Because rectangles can overlap, it's possible to reduce the amount drawing done when using them for dirty rect updating. If there's two rectangles overlapping, then we don't need to over draw the overlapping area twice. Normally the dirty rect update algorithm used just makes a bigger rectangle which contains two of the smaller rectangles. But that's not optimal.
But, as with all over draw algorithms, can it be done fast enough to be worth it?
Here's an article on the topic:
jmm0 made some code here:
DR0ID, also did some with tests and faster code...
So far DR0ID says it's not really fast enough to be worth it. However, there are opportunities to improve it. Perhaps a more optimal algorithm, or one which uses C or Cython.
"worst case szenario with 2000 rects it takes ~0.31299996376 seconds"
If it's 20x faster in C, then that gets down to 0.016666. Still too slow perhaps.
It's not an embarrassingly parallel problem... I think. But I haven't thought on it much at all. Maybe there is a use for multi core here.
Anyone done any other work like this? Or know of some good algos for this?
Just to clarify, this is an optimization to update the display surface? TBH, if DR0ID says that it isn't a good optimization, then I'll have to follow him. Thinking deeply about the issue, the would be better payoffs by finding way to not flip bits in the display surface in the first place. To say it another way, if we can inform developers that they are drawing to specific areas in the display surface several times, then it would help profile the game better and reduce extraneous draws. Android has options to detect extraneous overdraw, and I'm sure other platforms do as well.Also, if we are going to promote pygame group rendering, a cheap 15-20% performance increase (based on my system) could be had by creating a C function that accepts a list of surfaces and their positions, then executing the blits in C. I've brought it up before, but nothing came if it. In fact, I was asked more than once if I had converted my surfaces, so maybe people just don't read threads? ¯\_(ツ)_/¯
On Sun, Mar 26, 2017 at 2:50 PM, René Dudfield <[hidden email]> wrote:
The use case is to speed up naieve drawing. With things like pygame zero, where they update the whole screen no matter what you draw. Where if people just draw several images to the screen, we should be able to easily track their changes, and only update what has changed.
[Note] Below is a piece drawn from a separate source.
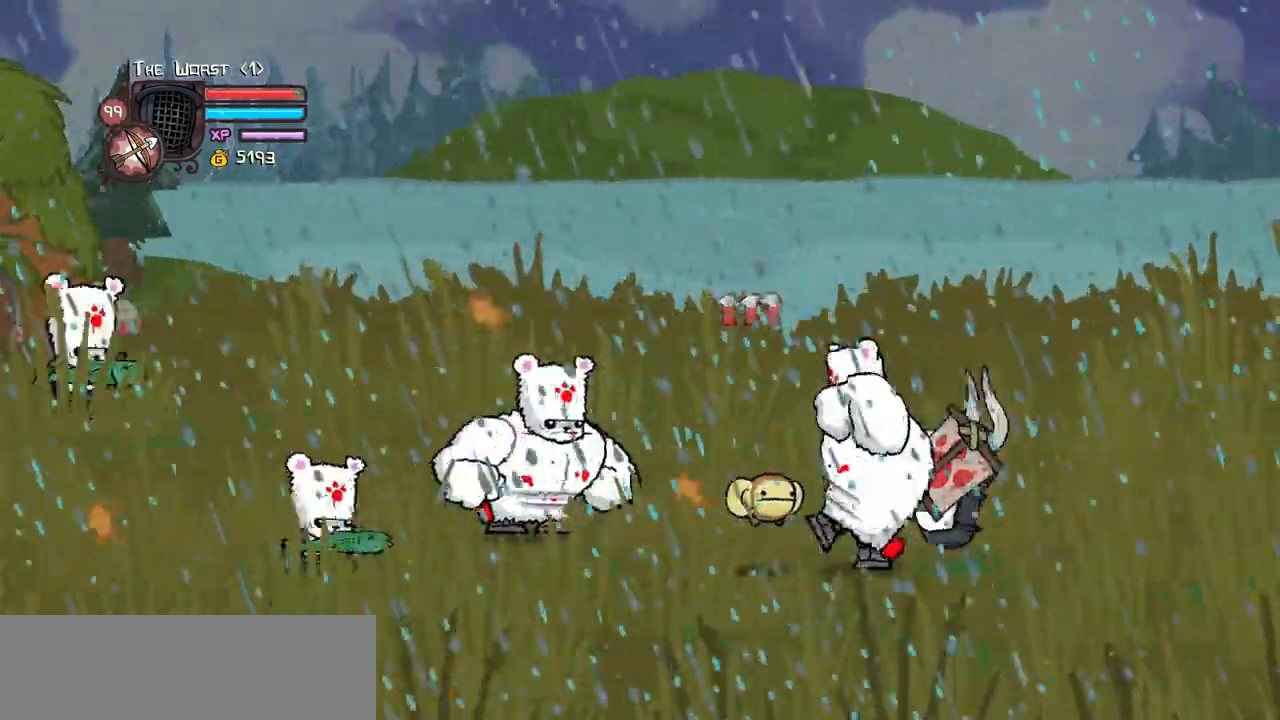
{"keys": ["down", "jump", "right"], "events": [[50, "down", "up"], [417, "down", "down"], [467, "jump", "down"]]}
Yeah! Batching APIs would be a useful additions indeed. Ones which do _multi things at once. The tricky bit is to finding a set of those functions which are useful for many cases. Also extending the API without adding a million different functions here and there. fill_multi, blit_multi etc. However, what does blit_multi do? Blit one surface to multiple places? What about blit blend arguments? What about sub rects? Shouldn't there be a batch API for blitting a lot of different surfaces to different rects at once? After all this you can see how the APIs could get complicated and the number of them large. We have drawline, and drawlines, do we have blit and blits?
Relatedly, there is also a possibility of compiling the sprite classes in Cython. This may also give a decent speedup in some cases. As shown by things like psyco, and pypy speeding them up. They're loops in python after all. But I wonder if they can be compiled easily, or if they're too dynamic.
Apart from the jit work going on using libjit, it would be useful to do data aware blits. What I mean by that is by looking at an image, you can find better ways to draw it. Eg. does the image only contain 6bits worth of colour? Then an RLE blit is the fastest, and using 32bit alpha transparency is wrong. Are there large areas of the same colour (which can be more quickly drawn with fill())? Can we split it into 5 surfaces (four on the edges, one in the middle) where only the edge surfaces are drawn with the much slower alpha transparency blitters? For many games, the images don't change, so this works quite well. However this would perhaps require quite an API change (not entirely sure of that), or could likely be implemented inside the sprite classes with some trickery.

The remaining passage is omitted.